→ **Data shown**
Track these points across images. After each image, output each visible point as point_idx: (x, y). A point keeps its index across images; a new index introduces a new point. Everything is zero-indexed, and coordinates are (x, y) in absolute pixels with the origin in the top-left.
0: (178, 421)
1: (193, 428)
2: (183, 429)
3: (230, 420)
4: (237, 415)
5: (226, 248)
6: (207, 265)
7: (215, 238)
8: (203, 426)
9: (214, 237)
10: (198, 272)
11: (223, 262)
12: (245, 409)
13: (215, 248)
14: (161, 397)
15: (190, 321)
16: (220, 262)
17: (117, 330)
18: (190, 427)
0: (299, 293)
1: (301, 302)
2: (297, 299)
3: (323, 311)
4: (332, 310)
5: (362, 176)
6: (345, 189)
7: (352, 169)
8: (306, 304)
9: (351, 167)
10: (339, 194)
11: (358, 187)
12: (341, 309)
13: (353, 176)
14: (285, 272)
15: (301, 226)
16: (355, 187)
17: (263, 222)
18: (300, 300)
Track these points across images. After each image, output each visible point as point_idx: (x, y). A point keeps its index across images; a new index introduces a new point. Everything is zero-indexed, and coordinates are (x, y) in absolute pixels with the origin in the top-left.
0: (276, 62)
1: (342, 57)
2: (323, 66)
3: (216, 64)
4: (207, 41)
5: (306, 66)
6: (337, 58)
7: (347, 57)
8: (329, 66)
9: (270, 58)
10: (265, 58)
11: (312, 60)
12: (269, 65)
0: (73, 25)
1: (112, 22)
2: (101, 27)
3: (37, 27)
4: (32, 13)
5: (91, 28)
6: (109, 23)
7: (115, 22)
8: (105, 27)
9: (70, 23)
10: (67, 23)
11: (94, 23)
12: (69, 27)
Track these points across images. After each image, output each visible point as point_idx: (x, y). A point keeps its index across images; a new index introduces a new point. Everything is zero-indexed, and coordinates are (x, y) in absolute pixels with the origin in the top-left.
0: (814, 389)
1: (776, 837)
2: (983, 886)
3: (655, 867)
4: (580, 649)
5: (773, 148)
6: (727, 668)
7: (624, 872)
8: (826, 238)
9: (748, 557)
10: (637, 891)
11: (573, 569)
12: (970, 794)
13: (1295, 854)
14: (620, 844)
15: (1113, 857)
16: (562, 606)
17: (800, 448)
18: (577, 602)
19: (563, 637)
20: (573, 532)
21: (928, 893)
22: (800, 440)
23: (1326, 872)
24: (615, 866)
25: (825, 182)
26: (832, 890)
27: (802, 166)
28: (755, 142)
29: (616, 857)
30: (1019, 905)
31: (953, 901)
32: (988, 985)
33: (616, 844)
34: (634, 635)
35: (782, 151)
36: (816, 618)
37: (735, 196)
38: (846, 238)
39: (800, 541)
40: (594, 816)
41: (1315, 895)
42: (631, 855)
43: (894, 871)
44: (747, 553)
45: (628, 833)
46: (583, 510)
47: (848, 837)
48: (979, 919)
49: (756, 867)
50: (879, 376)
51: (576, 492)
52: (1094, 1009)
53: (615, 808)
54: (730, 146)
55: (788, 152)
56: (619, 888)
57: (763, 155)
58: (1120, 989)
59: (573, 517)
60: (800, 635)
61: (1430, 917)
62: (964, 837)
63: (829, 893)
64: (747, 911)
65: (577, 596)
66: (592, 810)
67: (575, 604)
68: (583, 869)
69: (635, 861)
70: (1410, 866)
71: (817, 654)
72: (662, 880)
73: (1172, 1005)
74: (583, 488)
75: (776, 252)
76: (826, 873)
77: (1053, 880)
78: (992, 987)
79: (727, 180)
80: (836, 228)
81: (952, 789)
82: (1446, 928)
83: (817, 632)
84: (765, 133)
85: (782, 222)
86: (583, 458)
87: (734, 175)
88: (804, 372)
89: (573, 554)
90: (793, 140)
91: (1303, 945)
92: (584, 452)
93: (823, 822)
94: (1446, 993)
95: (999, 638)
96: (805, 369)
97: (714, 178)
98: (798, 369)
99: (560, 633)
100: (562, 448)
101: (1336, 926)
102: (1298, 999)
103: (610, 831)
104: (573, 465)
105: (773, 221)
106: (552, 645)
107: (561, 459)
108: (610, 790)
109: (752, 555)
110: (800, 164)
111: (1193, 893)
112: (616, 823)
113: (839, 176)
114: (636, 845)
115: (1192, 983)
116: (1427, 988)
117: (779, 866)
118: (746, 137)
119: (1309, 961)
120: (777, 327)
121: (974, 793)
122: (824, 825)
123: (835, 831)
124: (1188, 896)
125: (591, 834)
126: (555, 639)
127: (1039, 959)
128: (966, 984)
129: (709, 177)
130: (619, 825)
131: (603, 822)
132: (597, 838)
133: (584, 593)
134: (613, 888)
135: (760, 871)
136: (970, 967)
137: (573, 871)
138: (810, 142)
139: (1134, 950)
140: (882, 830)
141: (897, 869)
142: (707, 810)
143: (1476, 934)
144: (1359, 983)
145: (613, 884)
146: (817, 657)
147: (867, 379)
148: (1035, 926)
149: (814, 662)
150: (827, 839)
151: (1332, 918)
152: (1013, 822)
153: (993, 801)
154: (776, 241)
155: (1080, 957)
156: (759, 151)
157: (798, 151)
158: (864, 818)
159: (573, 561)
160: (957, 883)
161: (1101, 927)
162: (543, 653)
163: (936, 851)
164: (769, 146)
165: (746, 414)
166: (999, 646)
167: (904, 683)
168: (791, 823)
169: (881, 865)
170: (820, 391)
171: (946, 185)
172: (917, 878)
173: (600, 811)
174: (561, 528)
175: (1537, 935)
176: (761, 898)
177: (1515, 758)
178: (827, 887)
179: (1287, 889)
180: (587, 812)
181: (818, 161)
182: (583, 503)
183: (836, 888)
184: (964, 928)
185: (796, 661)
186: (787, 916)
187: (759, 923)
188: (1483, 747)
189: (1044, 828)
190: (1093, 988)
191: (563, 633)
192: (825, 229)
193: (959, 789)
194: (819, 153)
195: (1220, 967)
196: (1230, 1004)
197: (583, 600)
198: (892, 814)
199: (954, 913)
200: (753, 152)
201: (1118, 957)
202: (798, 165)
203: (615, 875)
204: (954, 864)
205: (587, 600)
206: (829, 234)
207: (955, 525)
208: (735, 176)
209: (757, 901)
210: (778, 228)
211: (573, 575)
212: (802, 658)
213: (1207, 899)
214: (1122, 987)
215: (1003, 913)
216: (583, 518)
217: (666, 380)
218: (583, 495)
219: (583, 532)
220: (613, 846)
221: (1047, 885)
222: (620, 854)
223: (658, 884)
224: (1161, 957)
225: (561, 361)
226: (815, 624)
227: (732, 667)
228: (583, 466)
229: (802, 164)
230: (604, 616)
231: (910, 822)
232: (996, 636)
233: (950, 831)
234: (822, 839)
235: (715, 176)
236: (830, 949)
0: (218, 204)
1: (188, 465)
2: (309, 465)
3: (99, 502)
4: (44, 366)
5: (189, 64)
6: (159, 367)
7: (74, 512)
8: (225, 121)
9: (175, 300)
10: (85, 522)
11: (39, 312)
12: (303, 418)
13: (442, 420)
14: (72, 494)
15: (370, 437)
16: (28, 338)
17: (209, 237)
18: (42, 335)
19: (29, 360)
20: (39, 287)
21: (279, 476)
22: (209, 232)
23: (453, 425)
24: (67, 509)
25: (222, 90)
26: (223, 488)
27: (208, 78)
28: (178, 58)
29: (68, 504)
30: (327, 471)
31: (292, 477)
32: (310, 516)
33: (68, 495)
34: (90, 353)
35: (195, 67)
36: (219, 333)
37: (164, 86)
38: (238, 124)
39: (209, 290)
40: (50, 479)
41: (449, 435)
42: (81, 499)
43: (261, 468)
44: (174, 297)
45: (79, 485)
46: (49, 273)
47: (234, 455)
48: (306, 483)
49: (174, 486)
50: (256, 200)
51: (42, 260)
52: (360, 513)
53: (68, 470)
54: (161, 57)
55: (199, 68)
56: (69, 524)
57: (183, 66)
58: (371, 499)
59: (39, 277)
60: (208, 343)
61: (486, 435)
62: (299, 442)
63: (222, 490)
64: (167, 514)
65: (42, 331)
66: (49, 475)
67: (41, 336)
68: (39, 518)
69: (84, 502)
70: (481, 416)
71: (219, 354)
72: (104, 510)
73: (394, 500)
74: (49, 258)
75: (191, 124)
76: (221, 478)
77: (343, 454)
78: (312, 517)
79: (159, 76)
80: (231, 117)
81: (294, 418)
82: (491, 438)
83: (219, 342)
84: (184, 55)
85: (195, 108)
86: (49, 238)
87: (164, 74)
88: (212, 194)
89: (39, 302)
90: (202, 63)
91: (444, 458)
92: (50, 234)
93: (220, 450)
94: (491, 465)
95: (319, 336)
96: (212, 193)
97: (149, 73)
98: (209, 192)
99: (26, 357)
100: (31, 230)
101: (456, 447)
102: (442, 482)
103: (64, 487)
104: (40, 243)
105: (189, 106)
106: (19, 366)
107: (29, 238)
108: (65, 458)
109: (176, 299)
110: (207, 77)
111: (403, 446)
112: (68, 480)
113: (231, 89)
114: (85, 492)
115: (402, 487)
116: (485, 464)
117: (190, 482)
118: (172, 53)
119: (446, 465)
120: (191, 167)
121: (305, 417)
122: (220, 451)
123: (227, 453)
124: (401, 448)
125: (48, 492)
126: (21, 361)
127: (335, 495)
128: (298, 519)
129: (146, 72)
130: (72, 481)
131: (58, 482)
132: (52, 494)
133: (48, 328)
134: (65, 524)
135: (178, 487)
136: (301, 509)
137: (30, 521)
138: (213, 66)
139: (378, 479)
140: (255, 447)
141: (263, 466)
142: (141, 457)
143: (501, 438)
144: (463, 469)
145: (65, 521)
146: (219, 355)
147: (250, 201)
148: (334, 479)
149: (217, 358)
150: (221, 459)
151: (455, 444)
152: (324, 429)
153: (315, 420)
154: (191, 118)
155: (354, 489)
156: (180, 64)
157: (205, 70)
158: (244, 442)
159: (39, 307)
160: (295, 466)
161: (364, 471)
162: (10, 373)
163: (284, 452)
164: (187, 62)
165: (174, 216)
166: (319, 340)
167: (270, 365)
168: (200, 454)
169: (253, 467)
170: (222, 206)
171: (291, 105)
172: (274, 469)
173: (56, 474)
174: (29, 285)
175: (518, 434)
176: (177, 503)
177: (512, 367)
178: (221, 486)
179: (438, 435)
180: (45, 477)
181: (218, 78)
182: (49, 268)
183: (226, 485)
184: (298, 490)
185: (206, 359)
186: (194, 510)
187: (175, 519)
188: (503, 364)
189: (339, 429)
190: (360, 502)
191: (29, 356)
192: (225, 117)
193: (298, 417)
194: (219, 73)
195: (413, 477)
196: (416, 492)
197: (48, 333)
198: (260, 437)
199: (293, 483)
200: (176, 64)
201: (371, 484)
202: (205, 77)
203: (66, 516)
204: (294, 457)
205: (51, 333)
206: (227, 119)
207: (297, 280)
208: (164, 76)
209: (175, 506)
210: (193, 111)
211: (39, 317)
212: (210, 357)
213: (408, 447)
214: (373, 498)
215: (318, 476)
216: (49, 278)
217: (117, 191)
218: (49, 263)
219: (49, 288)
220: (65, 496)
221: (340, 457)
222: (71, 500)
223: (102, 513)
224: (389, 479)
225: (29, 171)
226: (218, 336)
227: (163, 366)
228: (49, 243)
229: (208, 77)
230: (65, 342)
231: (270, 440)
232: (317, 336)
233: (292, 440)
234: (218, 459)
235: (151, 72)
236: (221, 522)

→ **Task brief**
Rewrite the rows starting at the first one and ending at the one that contains "3: (230, 420)", replacing "top-left" with "upper-left" and leaving everything else unchanged.

→ **Exercise answer**
Track these points across images. After each image, output each visible point as point_idx: (x, y). A point keeps its index across images; a new index introduces a new point. Everything is zero-indexed, and coordinates are (x, y) in absolute pixels with the origin in the upper-left.
0: (178, 421)
1: (193, 428)
2: (183, 429)
3: (230, 420)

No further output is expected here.